2- This tendency represents an unrealized but extremely powerful mystic impulse, an instinct common to all cultures and peoples, which is now seeking a new mode of expression in the modern world.


According to neurobiologists Eugene D'Aquili and Andrew Newberg in their pioneering work
The Mystical Mind: Probing the Biology of Religious Experience, the human brain is structured in such a way as to make the generation of myth essentially inevitable. "Human beings have no choice but to construct myths to explain their world... this constructive orientation is inherent in the obligatory functioning of the neural structures of operators we have described."


According to D'Aquili and Newberg, a mythic story represents a "deeply felt existential problem" for the society that creates it, generally involving a seemingly irreconcilable pair of opposites. Our minds are predisposed by their own underlying structure to create mythic stories, reconciling the opposing forces we encounter in the world into a  more fundamental unity. The creation of such myths is not optional- it is automatic; part of the structure of the mind itself. That is why mythmaking is a universal, present in all eras and in all societies. (It would perhaps be more cautious to call it a near universal, although the very few potential exceptions may very well turn out not to be exceptions at all upon closer study.)

Even atheists have their myths as well, though masquerading as something else.
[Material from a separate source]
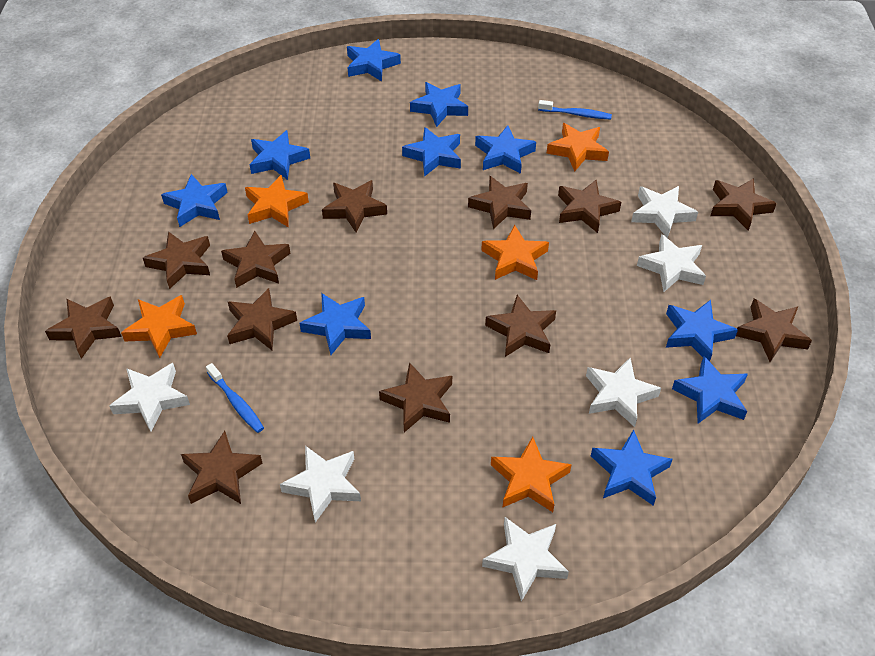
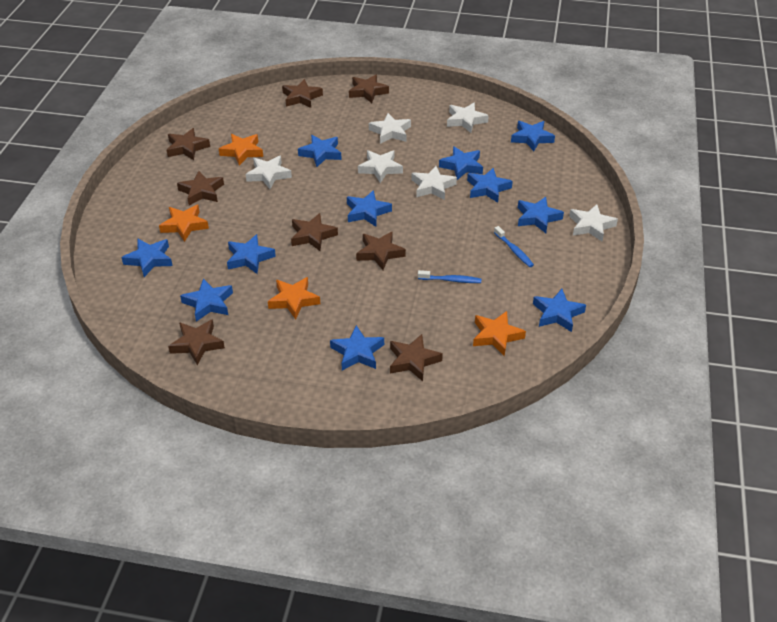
blue star: [161,174,228,227] [250,130,310,180] [299,293,371,355] [347,39,401,82] [402,127,461,177] [410,82,468,127] [475,125,536,174] [591,429,673,506] [666,300,738,362] [672,356,748,424] = 10 -> [121,238,173,277] [180,278,233,321] [227,234,276,274] [298,135,342,167] [330,325,384,370] [347,190,392,227] [439,146,483,180] [467,168,513,203] [511,121,555,151] [518,197,564,233] [533,289,586,332] = 11
brown star: [45,297,122,359] [143,231,210,289] [181,431,262,504] [221,231,291,288] [227,288,297,350] [322,180,387,233] [379,362,452,432] [468,176,531,229] [485,295,556,357] [558,180,621,233] [711,178,777,231] [736,298,812,362] = 12 -> [167,128,210,160] [168,319,225,365] [177,171,224,205] [282,79,323,108] [291,213,338,251] [349,75,389,103] [356,231,406,270] [390,334,443,381] = 8
orange star: [121,295,197,358] [245,175,309,228] [481,225,549,280] [491,437,572,512] [547,123,609,172] = 5 -> [159,205,209,242] [219,134,263,166] [268,277,320,320] [473,311,526,357] = 4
Carl Sagan's
Cosmos presents one such myth, re-imagining history as a heroic battleground between the forces of reason and those of superstition, in which the progress of reason and human progress march hand in hand. Here we have the opposing dyad of good and evil, represented this time by reason and superstition. The war continues, but good will triumph in the end and evil will fade, ushering in a new golden age defined by scientific progress. The new Zoroastrianism!
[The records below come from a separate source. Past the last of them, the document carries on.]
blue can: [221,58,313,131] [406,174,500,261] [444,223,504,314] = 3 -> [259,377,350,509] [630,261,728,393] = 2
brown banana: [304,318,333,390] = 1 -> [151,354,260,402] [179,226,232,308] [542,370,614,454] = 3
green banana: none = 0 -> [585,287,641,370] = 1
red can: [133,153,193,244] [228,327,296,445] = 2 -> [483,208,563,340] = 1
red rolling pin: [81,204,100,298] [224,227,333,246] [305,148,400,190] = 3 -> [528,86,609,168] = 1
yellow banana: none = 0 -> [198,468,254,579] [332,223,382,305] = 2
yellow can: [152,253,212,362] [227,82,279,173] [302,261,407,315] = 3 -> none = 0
It is my contention, however- and one that D'Aquili and Newberg do not dismiss, despite their rigorously scientific approach- that this universal impulse to generate myths is not exclusively neurobiological, but is the mind's reaction to or interpretation of something else- the magic at the heart of the world. As this magic has always existed, the mythic impulse has as well, resulting in the classical myths of the ancient world, as well as the still-extant mythologies of the great religions. Myth in this context is a social phenomena, representing the worldview of an entire culture. Much of the modern world, however, is secular and fragmented, expressed not by a single viewpoint but by a multiplicity. The broken mirror of the modern world shows us dozens of faces when we try to look into it, and no easy way to reconcile them into a meaningful unity. For better or for worse, most of us cannot connect with any tribal identity, or lay claim in any organic way to the mythology of a people. Even those who have such a connection are too often alienated, unable to feel themselves as belonging to their own point of origin.
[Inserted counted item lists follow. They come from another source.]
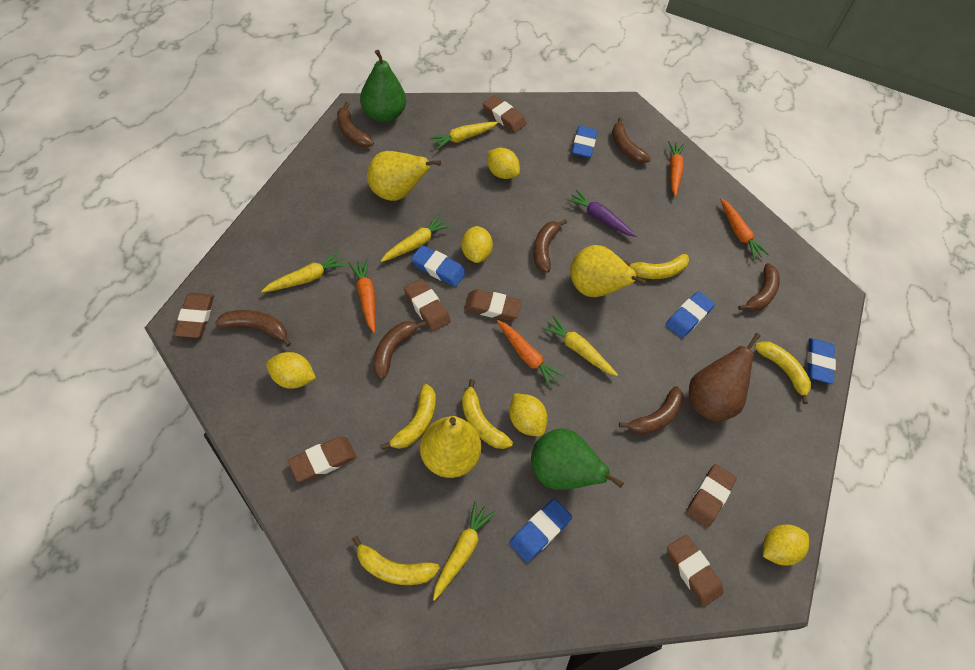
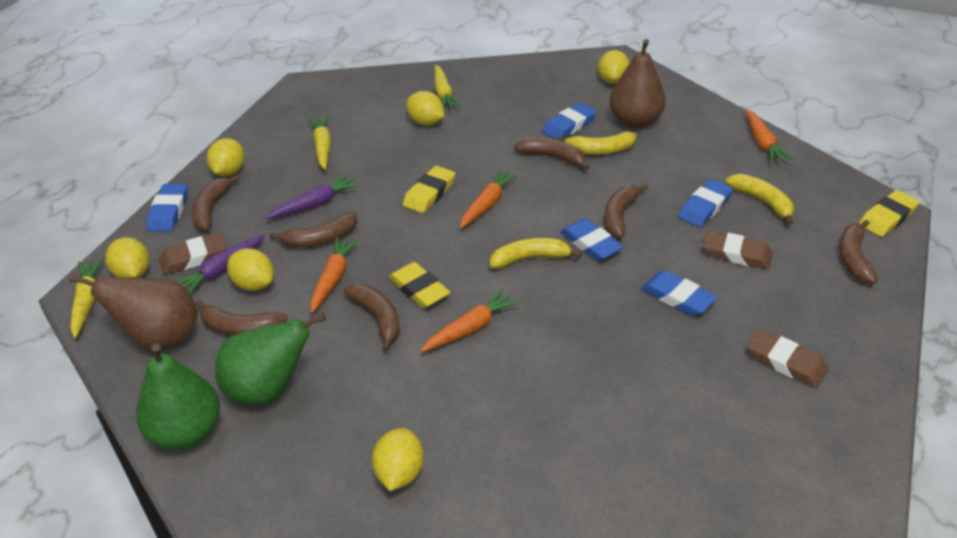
brown eraser: [174,293,214,338] [288,437,357,482] [404,279,451,331] [464,289,522,321] [483,95,526,133] [667,535,723,607] [686,464,737,528] = 7 -> [159,232,227,275] [703,230,773,269] [747,329,828,388] = 3
brown pear: [689,333,761,422] = 1 -> [69,275,198,350] [610,39,666,129] = 2
purple carrot: [567,190,636,237] = 1 -> [177,234,265,293] [266,174,359,219] = 2
yellow banana: [352,536,440,585] [380,384,436,450] [462,379,513,449] [624,254,689,279] [754,341,811,404] = 5 -> [490,238,582,269] [557,131,636,155] [725,174,794,225] = 3
yellow carrot: [261,251,347,293] [381,215,451,262] [429,121,498,150] [433,501,496,601] [542,316,618,376] = 5 -> [70,258,104,338] [308,116,331,170] [434,64,462,109] = 3
yellow eraser: none = 0 -> [388,262,450,308] [403,166,456,213] [859,190,919,237] = 3
yellow lemon: [266,352,316,389] [461,226,493,263] [487,148,520,179] [509,393,548,437] [763,524,809,566] = 5 -> [105,237,149,278] [207,138,245,176] [227,248,274,291] [372,428,424,491] [406,91,444,125] [598,50,630,84] = 6
yellow pear: [367,151,441,201] [420,416,481,478] [570,245,647,297] = 3 -> none = 0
Myth still flourishes in this strange new world, but it manifests differently- in fantastic fiction, in personal
gnosis, and in private visions.  The mythology we are creating today is intensely personal, manifesting in a thousand forms, and constantly fluid. What we need to do now is to recognize it for what it is- a new vision of spirituality for a new mode of life, drawing on the most primal sources and yet completely distinct.